China’s ‘national team’ buys US$57 billion of ETFs to buttress flagging stock market, UBS says
- Some 76 per cent of the funds were invested in ETFs tracking the underlying CSI 300 Index, while the rest went into ETFs linked to CSI’s small-cap indices
- Central Huijin Investment, one of entities of the national team, has broadened the scope of ETF purchases and will boost investments to maintain market stability
Chinese state buyers have bought a net 410 billion yuan (US$57 billion) of exchange-traded funds (ETFs) this year to shore up the nation’s US$9 trillion stock market, according to UBS Group.
Dubbed the “national team” by investors, the state players pumped 311 billion yuan, or 76 per cent of the funds, into ETFs tracking the underlying CSI 300 Index, with the rest funnelled into ETFs linked to CSI’s small-cap gauges, strategists led by Meng Lei said in a report on Tuesday. The Swiss bank came to the conclusion after parsing the daily transactions in 54 ETFs recently, it said.
The report sheds some light on the magnitude of direct state buying that has contributed to a rebound in the CSI 300 from a five-year low. Direct buying is part of the state drive to stem a market rout over the past three years that could jeopardise financial and social stability should sentiment deteriorate further.

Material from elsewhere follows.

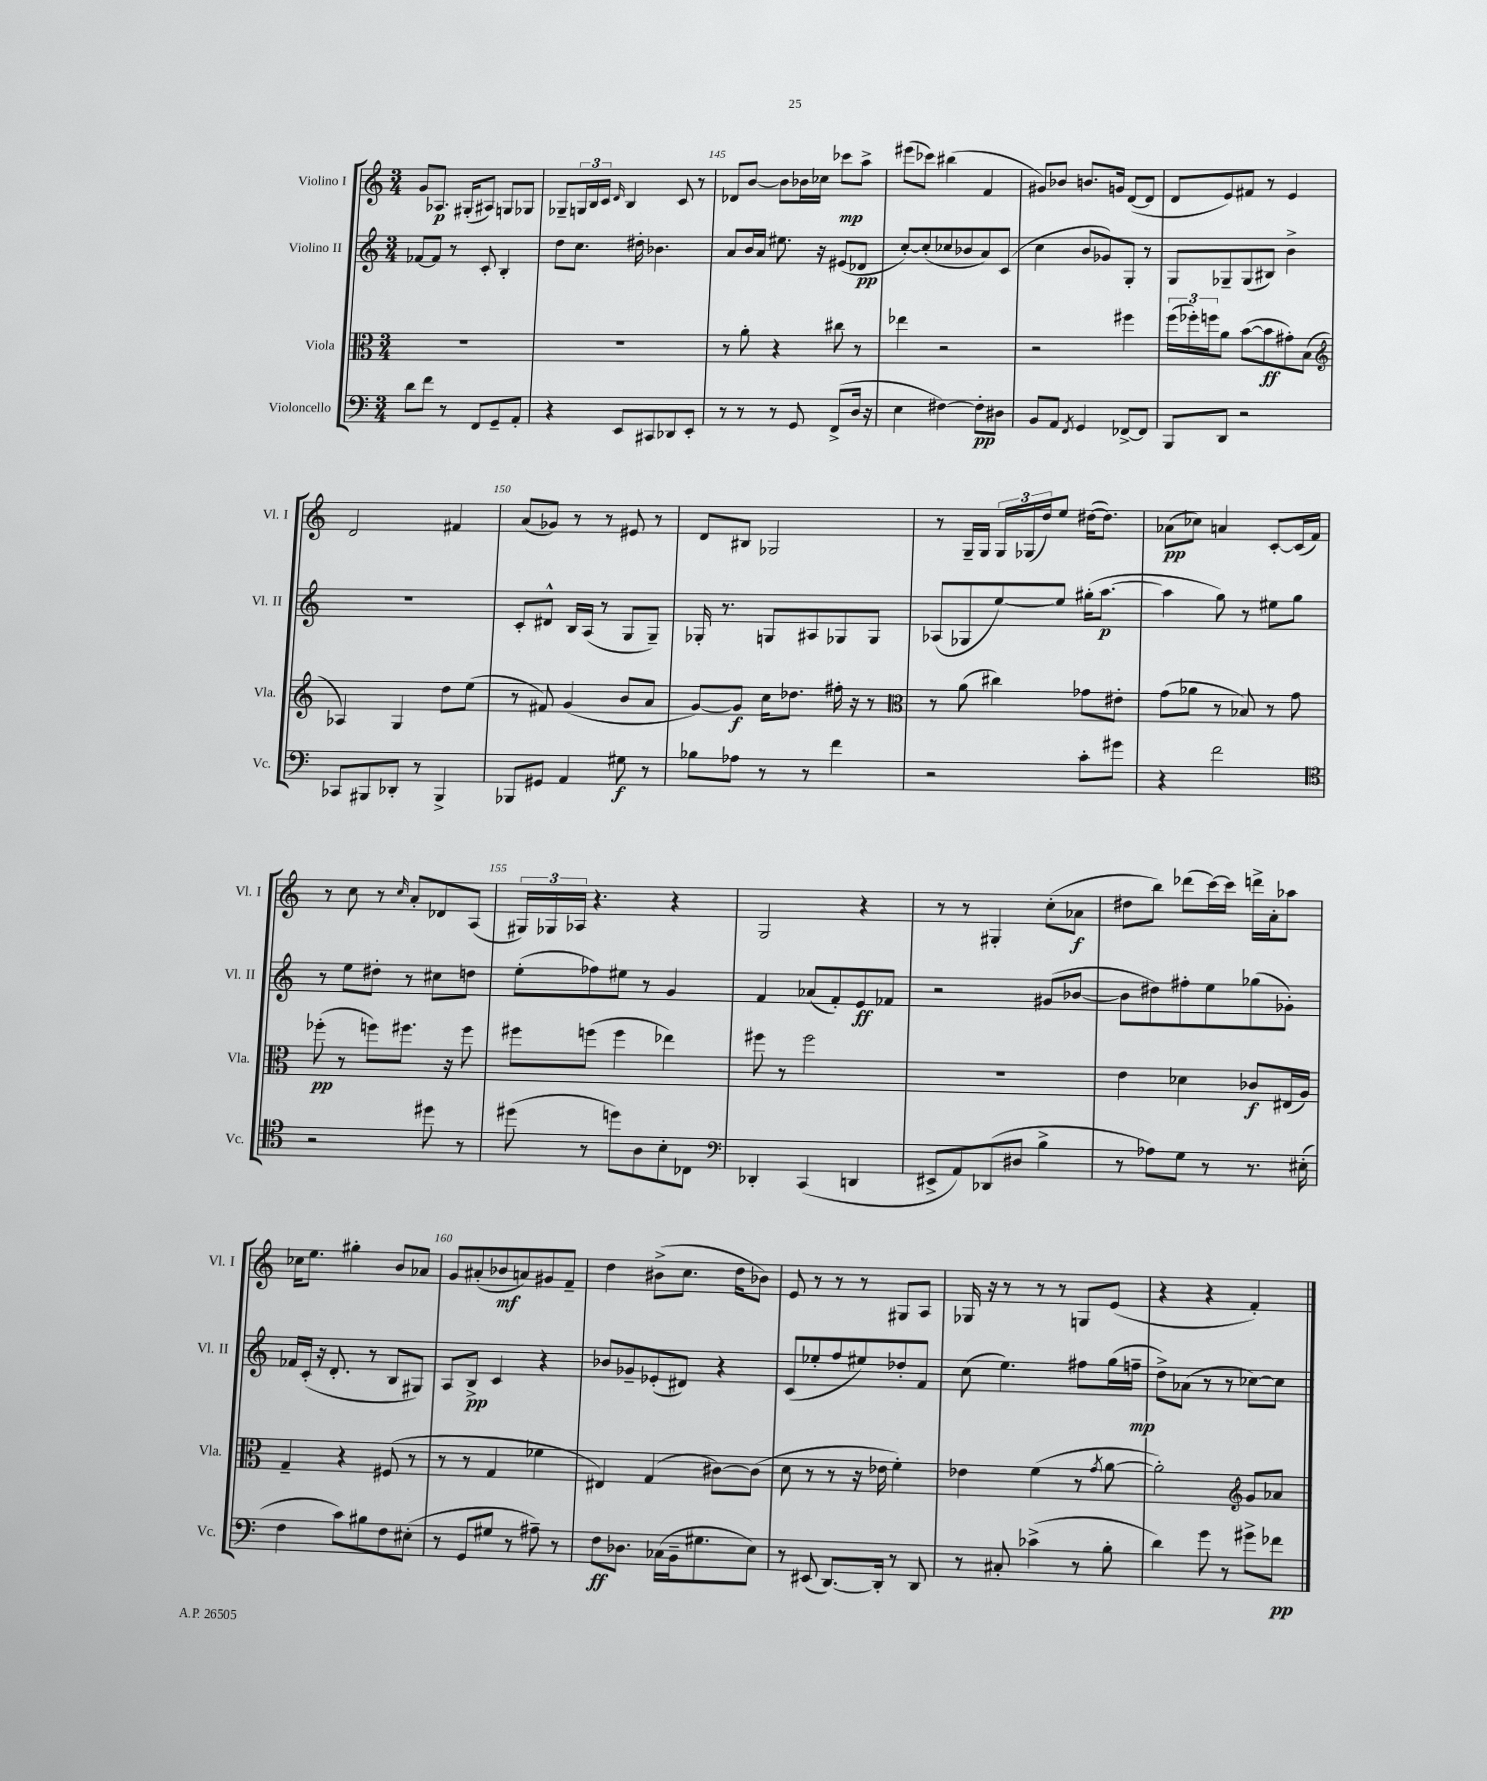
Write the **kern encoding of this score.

The other rescue measures initiated by Beijing include installing a new chief of the securities watchdog, cracking down on quantitative trading by hedge funds and imposing fresh restrictions to curtail short selling.
“As a long-term investor, the ‘national team’ is very unlikely to reduce holdings in the near term,” the UBS report said. There is potential for further buying under extreme conditions, it added.